For each AQ site, the nearest of the 15 weather stations is chosen and the distance is stored in aq_weather_daily.distance_km. This allows downstream consumers to weight by distance in spatial interpolation or to threshold (e.g. drop pairings > 30 km when doing hyper-local analysis).

Alternative pairings (out of scope for v0.3)

This nearest-neighbor approach is adequate for daily-resolution analysis but has known limitations: - Does not account for elevation differences - Does not handle coastal/inland gradients (e.g. Corpus Christi coast vs. West) - Does not leverage MERRA-2 or NLDAS reanalysis grids

The project plans to use spatial interpolation (kriging, IDW) for weather fields downstream of this pipeline.
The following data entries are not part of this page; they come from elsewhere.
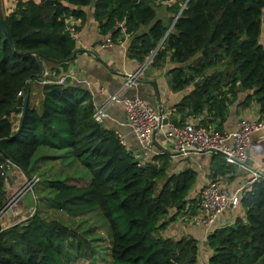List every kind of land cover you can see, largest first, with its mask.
I'll use <instances>...</instances> for the list:
<instances>
[{
  "label": "trees",
  "instance_id": "obj_1",
  "mask_svg": "<svg viewBox=\"0 0 264 264\" xmlns=\"http://www.w3.org/2000/svg\"><path fill=\"white\" fill-rule=\"evenodd\" d=\"M160 1H172L168 9L177 15L169 33L156 18ZM87 6L93 7L92 16L112 39L124 38L115 26L123 22L129 58L143 63L153 54L152 64L158 65L170 54L176 64L170 71L172 89L191 87L181 108L221 119L238 85L254 88L264 119V45L259 41L264 0H19L9 14L0 13L12 40L0 30V212L6 202L1 164L8 161L27 175L40 147L65 151L87 177L48 181L45 187L53 195L44 200L75 217L99 210L110 234L111 264H194L195 239L175 241L158 235L185 209L186 192L196 175L191 168L164 179L168 153L157 150L151 160L138 158L114 130L94 121L89 93L78 84H57L54 79L43 83L40 110L29 100L24 107L30 83L41 81L45 62L58 64V74L66 72L76 51L66 19L84 20ZM224 59L225 71L208 73ZM13 113H22L16 131L10 123ZM214 158L221 169L228 164L219 153ZM240 201L244 219L208 234L213 249L209 264H264V176L250 184ZM39 207L27 219L0 227V264L72 263L66 239L76 234L43 218ZM76 241L80 255L87 245L79 237Z\"/></svg>",
  "mask_w": 264,
  "mask_h": 264
},
{
  "label": "crops",
  "instance_id": "obj_2",
  "mask_svg": "<svg viewBox=\"0 0 264 264\" xmlns=\"http://www.w3.org/2000/svg\"><path fill=\"white\" fill-rule=\"evenodd\" d=\"M13 0H0V13L4 17L12 9ZM172 1H160L156 3V18L163 21L167 26V33L173 31V21L175 14L169 10L168 6ZM86 17L79 20L73 17L66 19L78 31V40L76 41V51L73 58L67 62L68 68L66 72L68 83L80 85L88 91L90 100L94 107L99 106L105 100L107 95L123 92V84L128 75H134V85L126 89L123 93L124 97H139L145 100L153 109L163 112L168 121L182 123L185 121L199 124L203 122L213 130L232 132L237 128V122L241 118H249L254 120H264L260 115V104L257 102L253 91L254 88L240 89L236 85L234 96L228 94L231 102L228 105L224 116H210L206 111L197 114H191L189 108H181L180 103L184 101L191 91V87L183 90L175 91L170 83V71L176 65L170 60L168 54L162 63L158 65L150 62L144 65L140 72L138 68L153 54L145 58L140 63L135 59L127 56V45L130 41L126 36L122 40L110 38L108 33L100 29V22L92 16L93 7L84 8ZM112 39V46L101 48L106 43L107 38ZM260 43L264 45V30L261 33ZM163 43V42H162ZM159 44L158 48L162 45ZM228 60H222L221 65L211 71H225ZM58 64L52 65L49 62L43 64L41 81L34 80L30 83L29 104L36 110H40L42 102V84L57 78L60 74ZM103 89L104 93L100 92ZM225 90V88H224ZM22 113H13L10 116L12 131H16L20 124ZM103 126L107 129L118 131L126 146L138 157L144 158L141 148L135 135L125 124V112L121 104H114L108 110V117ZM154 150H162L168 153L169 162L174 168L171 171L178 173L183 169L191 168L195 172V179L191 187L186 192L185 199L187 201L185 209L170 222L166 227L158 232V235L168 240H179L181 238H192L197 241V259L194 264H209V258L213 251L208 246L207 237L210 231L197 227L192 223V216L197 213L198 195L202 187L210 180H219L225 193L229 195H241L250 188L251 175L249 170L259 171L264 175V130L254 134L247 161L242 164H227L223 169L217 165L214 153H189L185 156L178 155L165 141L161 131L153 136ZM62 152H55L53 155H60ZM51 153V152H50ZM49 153V154H50ZM45 158V156L41 157ZM66 165H68L66 163ZM59 173L68 175L67 166L58 169ZM24 173L16 168L10 171L8 175V183L14 188L21 180L24 179ZM28 192L21 199L28 197ZM27 201H21L20 206L14 211L2 212L0 215V227L5 229L10 226L12 220L16 216L27 210ZM13 208H11L12 210ZM189 210L186 213V210ZM172 210H170V213ZM245 208L241 201L235 208H228L223 211L214 228L234 226L237 219H244ZM22 216H20L21 218ZM167 218V217H166Z\"/></svg>",
  "mask_w": 264,
  "mask_h": 264
},
{
  "label": "built area",
  "instance_id": "obj_3",
  "mask_svg": "<svg viewBox=\"0 0 264 264\" xmlns=\"http://www.w3.org/2000/svg\"><path fill=\"white\" fill-rule=\"evenodd\" d=\"M18 2L19 0H13L12 9H16ZM115 26L120 28L124 37L127 36L123 22H115ZM66 30L73 40H78L79 34L74 26L67 24ZM112 43V40L108 37L101 48L112 46ZM134 75L130 74L126 77L123 84L124 91L134 85ZM68 77L67 74L61 73L54 79V82L65 84ZM124 91L107 95L102 104L94 107L93 118L95 122L103 125L108 117L109 108L114 104H121L125 112V124L138 140L143 157L151 153L156 154L153 136L156 132L161 131L172 151L178 155L185 156L189 153L215 150L216 153L223 156L228 164L245 163L248 159V152L254 134L264 130V120L249 118L239 119L237 128L232 132L213 130L209 126L190 121L175 123L168 121L163 112L153 109L145 100L139 97H124ZM100 92L104 93L103 89H100ZM18 95L20 96L21 92ZM165 119H167L166 123H164ZM115 133L121 143L126 145L122 135L118 131H115ZM10 167L11 164L8 161L1 164L2 175L5 176V180L8 179ZM249 172L251 182L264 176L259 171L249 170ZM198 201L197 213L192 216V223L205 231H211L220 214L230 207L235 208L238 206L240 198L236 194L229 195L225 193L219 180H210L200 190Z\"/></svg>",
  "mask_w": 264,
  "mask_h": 264
},
{
  "label": "rangeland",
  "instance_id": "obj_4",
  "mask_svg": "<svg viewBox=\"0 0 264 264\" xmlns=\"http://www.w3.org/2000/svg\"><path fill=\"white\" fill-rule=\"evenodd\" d=\"M152 58L153 57H150L146 60L145 64L150 62ZM55 152L60 153L62 151L40 147L33 156L32 167L27 175L24 174V179L21 178L20 182L14 188L5 180L6 202L2 212L14 211L20 206L23 199L27 201V210L21 213V218L20 216H16V219L11 221L10 225H13L33 215L40 206L39 210L43 218L47 220H56L76 234V237L66 239L67 247H72L71 255L73 260L71 264H111V259L109 257L110 234L107 222L99 210H94L87 215L75 217L68 215L64 211L51 208L49 203L44 200H48L47 198H51L53 195V192L45 187L48 181L64 179L67 176L87 177V173L84 169L78 167L76 163H73L72 159H69L67 155H65V152L60 155H53ZM151 154L145 156L144 159L151 160ZM43 156H45V158H41ZM66 163L68 165H66ZM156 164L159 163L156 162ZM173 165L174 164L169 162L164 179L175 174L174 171H171L172 168H174ZM64 166H67L69 171L66 176L59 173L58 170ZM15 169L16 168L11 167L9 170L12 171ZM164 179L157 181V189L160 188ZM26 192H28V197L21 199ZM11 208L13 209L11 210ZM78 237L87 245L80 255L77 254L76 251V238Z\"/></svg>",
  "mask_w": 264,
  "mask_h": 264
},
{
  "label": "water",
  "instance_id": "obj_5",
  "mask_svg": "<svg viewBox=\"0 0 264 264\" xmlns=\"http://www.w3.org/2000/svg\"><path fill=\"white\" fill-rule=\"evenodd\" d=\"M263 16H264V12H263ZM0 30H1V32L4 34V36H5L10 42H12L10 36H9L8 33L6 32V30H5V28H4L3 24H2L1 19H0ZM161 43H162V42H160V44H161ZM145 63H146V62H144L143 64H141V65L139 66L137 72H140V71L143 69ZM196 86H198V82L196 83ZM27 103H28V97H25V98H24V107L26 106ZM22 112H23V111H22ZM166 122H167V119L164 120V123H166ZM206 152H214V153H216L215 150H208V151H206ZM237 164H239V163H237ZM240 164L243 165L244 163H240ZM8 175H10V171L8 172ZM177 206H179V204H177ZM0 214H1V212H0Z\"/></svg>",
  "mask_w": 264,
  "mask_h": 264
}]
</instances>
The distance_km field exposed in aq_weather_daily is the handoff point.

5. Season assignment

Months are mapped to meteorological seasons using the standard 3-month grouping:

Season Months Abbreviation
Winter Dec, Jan, Feb DJF
Spring Mar, Apr, May MAM
Summer Jun, Jul, Aug JJA
Fall Sep, Oct, Nov SON

Implemented in step_01_build_pollutant_store.py::_SEASON_MAP.

6. Regulatory references and source documents

The following documents define the NAAQS calculations, unit conventions, and completeness rules used by the pipeline. These are the authoritative sources — not self-citations of this project.

  1. 40 CFR Part 50 — National Primary and Secondary Ambient Air Quality Standards. Code of Federal Regulations. https://www.ecfr.gov/current/title-40/chapter-I/subchapter-C/part-50

  2. U.S. EPA, Air Quality System (AQS) — Data Mart. https://www.epa.gov/aqs

  3. EPA NAAQS Design Value Methodology — U.S. EPA Office of Air Quality Planning and Standards, Technical Reports on NAAQS Compliance. 2024.

  4. TCEQ TAMIS — Texas Commission on Environmental Quality, Texas Air Monitoring Information System. https://www17.tceq.texas.gov/tamis/

  5. OpenWeather — Historical Hourly Weather API documentation. https://openweathermap.org/api/one-call-3

  6. Rothfusz, L.P. (1990) — The Heat Index Equation. NWS Technical Attachment SR 90-23.

  7. Haversine formula — derived from Sinnott, R.W. "Virtues of the Haversine." Sky and Telescope, 68(2):159, 1984.